### File 06 - PCA Linear Regression

In this file, we create a small ML pipeline based on the output from File 02 (Feature creation).

We create a linear regression model, but this time use PCA features that were created in file 02. We compare k-values. 

In [1]:
%%time
from pyspark.sql import SparkSession
from pyspark.sql import types as T
from pyspark.ml import Pipeline
from pyspark.ml.feature import VectorAssembler
from pyspark.ml.regression import LinearRegression, LinearRegressionModel, LinearRegressionSummary
from pyspark.ml.evaluation import RegressionEvaluator
from pyspark.ml.tuning import ParamGridBuilder, CrossValidator
from pyspark.sql.functions import col
from pyspark.sql.functions import log
from pyspark.ml.stat import Correlation

import pandas as pd
import numpy as np
import copy

spark = SparkSession.builder \
        .appName("project") \
        .getOrCreate()

sc = spark.sparkContext

CPU times: user 504 ms, sys: 415 ms, total: 919 ms
Wall time: 5.75 s


### Read in dataframes for train and test sets

This data should have been previously generated: we can find it in the `processed_data` folder.

In [2]:
%%time
trainDF = spark.read.parquet("./processed_data/train.parquet")
testDF = spark.read.parquet("./processed_data/test.parquet")
# trainDF.show(5)

CPU times: user 1.49 ms, sys: 3.58 ms, total: 5.06 ms
Wall time: 3.34 s


### Set up Spark ML pipeline training for linear regression

Here we decide which input columns should be used in order to create our training pipeline. To implement this step, we create the function `generatePipeline(inputCols, outputCol)`. Then, we train the pipeline using this function.

In [3]:
%%time

inputCols = ["total_spend","total_events","purchase_events","total_sessions"]

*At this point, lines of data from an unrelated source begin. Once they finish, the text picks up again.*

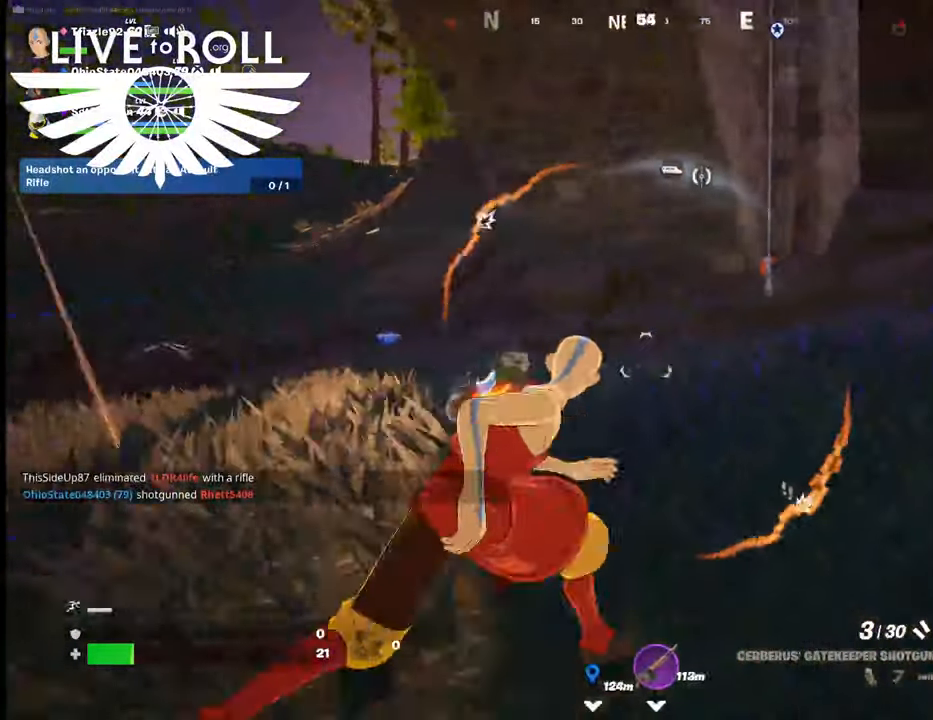
{"buttons": [], "left_stick": "up-right", "right_stick": "center", "events": [[67, "right_stick", "center"], [200, "left_stick", "up-right"]]}
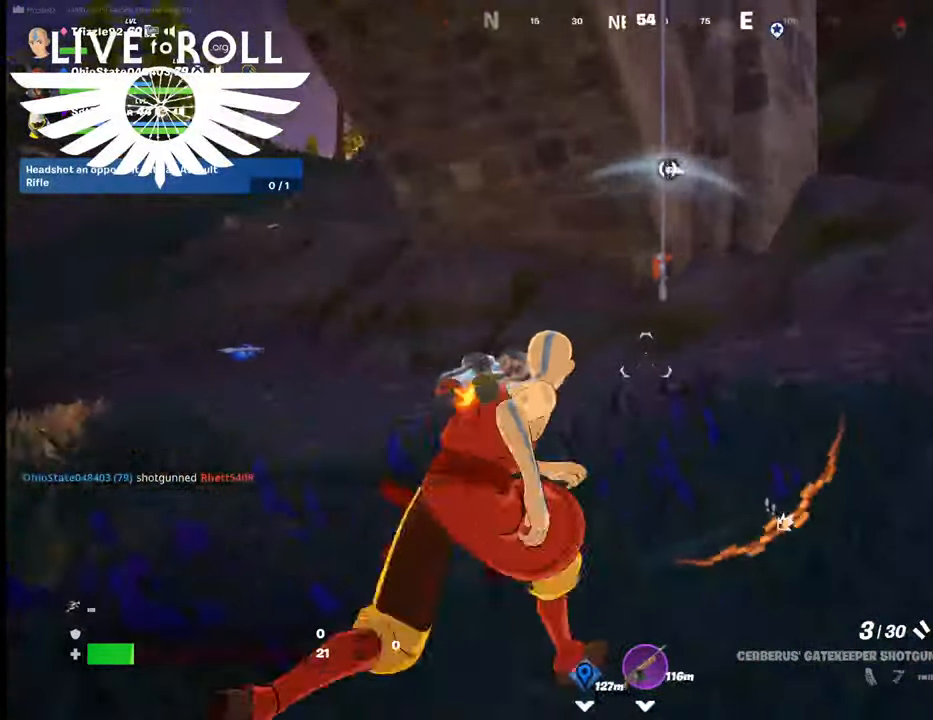
{"buttons": [], "left_stick": "up-right", "right_stick": "center", "events": [[67, "right_stick", "left"], [367, "right_stick", "center"]]}
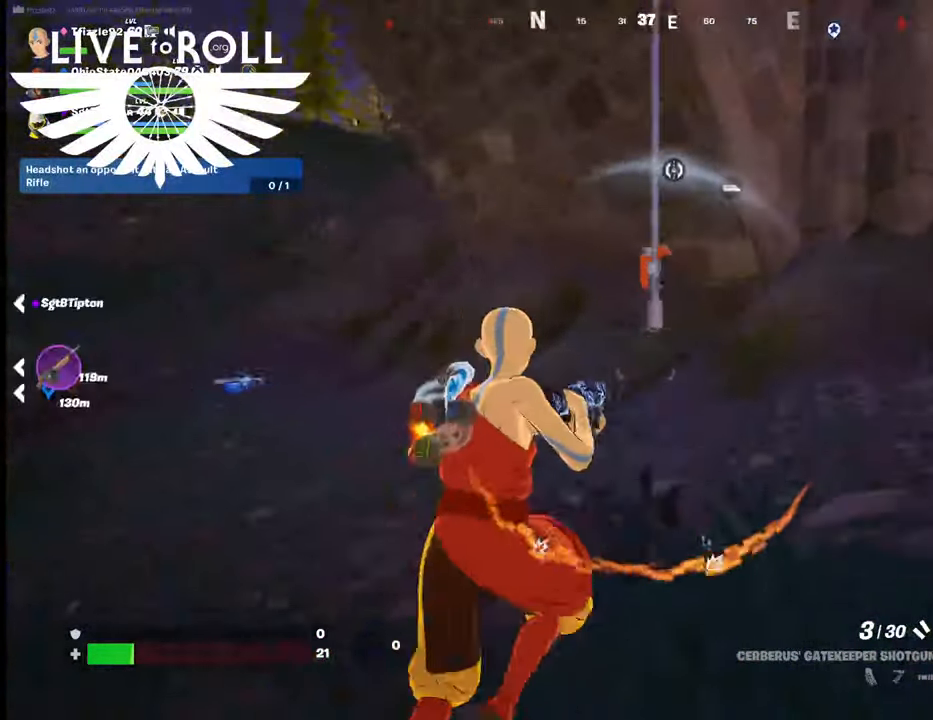
{"buttons": [], "left_stick": "up", "right_stick": "center", "events": [[234, "X", "down"], [300, "left_stick", "up"], [334, "X", "up"]]}
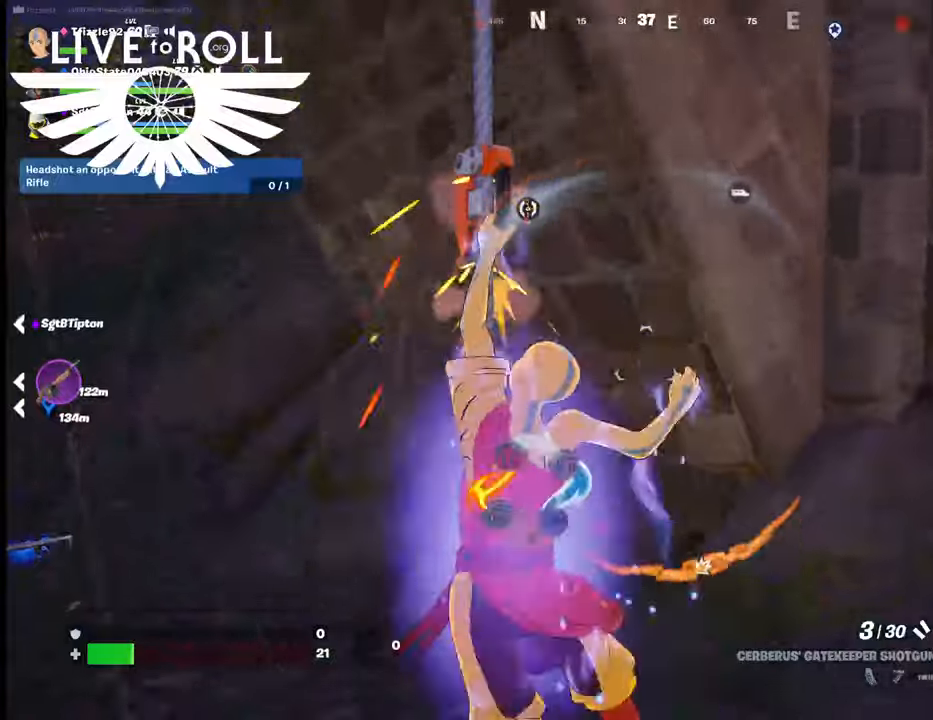
{"buttons": [], "left_stick": "center", "right_stick": "center", "events": [[500, "left_stick", "center"]]}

def generatePipeline(inputCols, outputCol):
    # Select input columns for linear regression
    vecAssembler = VectorAssembler(inputCols=inputCols, outputCol="features")

    # Select output column for linear regression
    lr = LinearRegression(featuresCol="features", labelCol=outputCol)

    # The following lines (pipeline creation and fitting) replace these two commented-out lines.
    # vecTrainDF = vecAssembler.transform(trainDF)
 
    pipeline = Pipeline(stages=[vecAssembler, lr])
    return pipeline
    
pipeline = generatePipeline(inputCols, "T_total_spend")
pipelineModel = pipeline.fit(trainDF)



CPU times: user 13.7 ms, sys: 5.73 ms, total: 19.4 ms
Wall time: 4.66 s


### View the model information

Print out the model coefficients and view the pValues, RMSE and R^2. We define the functions `modelInfo(inputCols, pipelineModel)` and `getEvaluationMetrics(pipelineModel,outputCol,testDF)` to report this information.

In [4]:
def modelInfo(inputCols, pipelineModel):
    # Create a zipped list containing the coefficients and the data
    modelCols = copy.deepcopy(inputCols)
    modelCoeffs = list(pipelineModel.stages[-1].coefficients)
    modelCoeffs.insert(0,pipelineModel.stages[-1].intercept)
    modelCols.insert(0,"intercept")
    modelZippedList = list(map(list, zip(modelCols, modelCoeffs)))
    
    # p-values don't work with PCA
    #pvals = pipelineModel.stages[-1].summary.pValues
    
    # Create the pandas DataFrame
    modelDF = pd.DataFrame(modelZippedList, columns = ['Column name', 'Coefficient'])
    # modelDF['pValues'] = pvals
    return modelDF


In [5]:
# Calculate adjusted r2 (https://towardsdatascience.com/machine-learning-linear-regression-using-pyspark-9d5d5c772b42)
# This function will allow us to calculate the adjusted r-square value when we do PCA later. The default r-square function does not take into account k. 
def adj_r2(r2, inputCols, testDF, k = 0):
    n = testDF.count()
    if k == 0:
        p = len(inputCols)
    else: 
        p = len(inputCols) + k - 1
    
    adjusted_r2 = 1-(((1-r2)*(n-1))/(n-p-1))
    return adjusted_r2

In [6]:
def getEvaluationMetrics(pipelineModel,outputCol,testDF,inputCols,k):
    predDF = pipelineModel.transform(testDF)
    predDF.select(outputCol, "prediction").show(10)
    
    print(predDF)
    
    regressionEvaluator = RegressionEvaluator(
    predictionCol="prediction",
    labelCol=outputCol,
    metricName="rmse")
    rmse = regressionEvaluator.evaluate(predDF)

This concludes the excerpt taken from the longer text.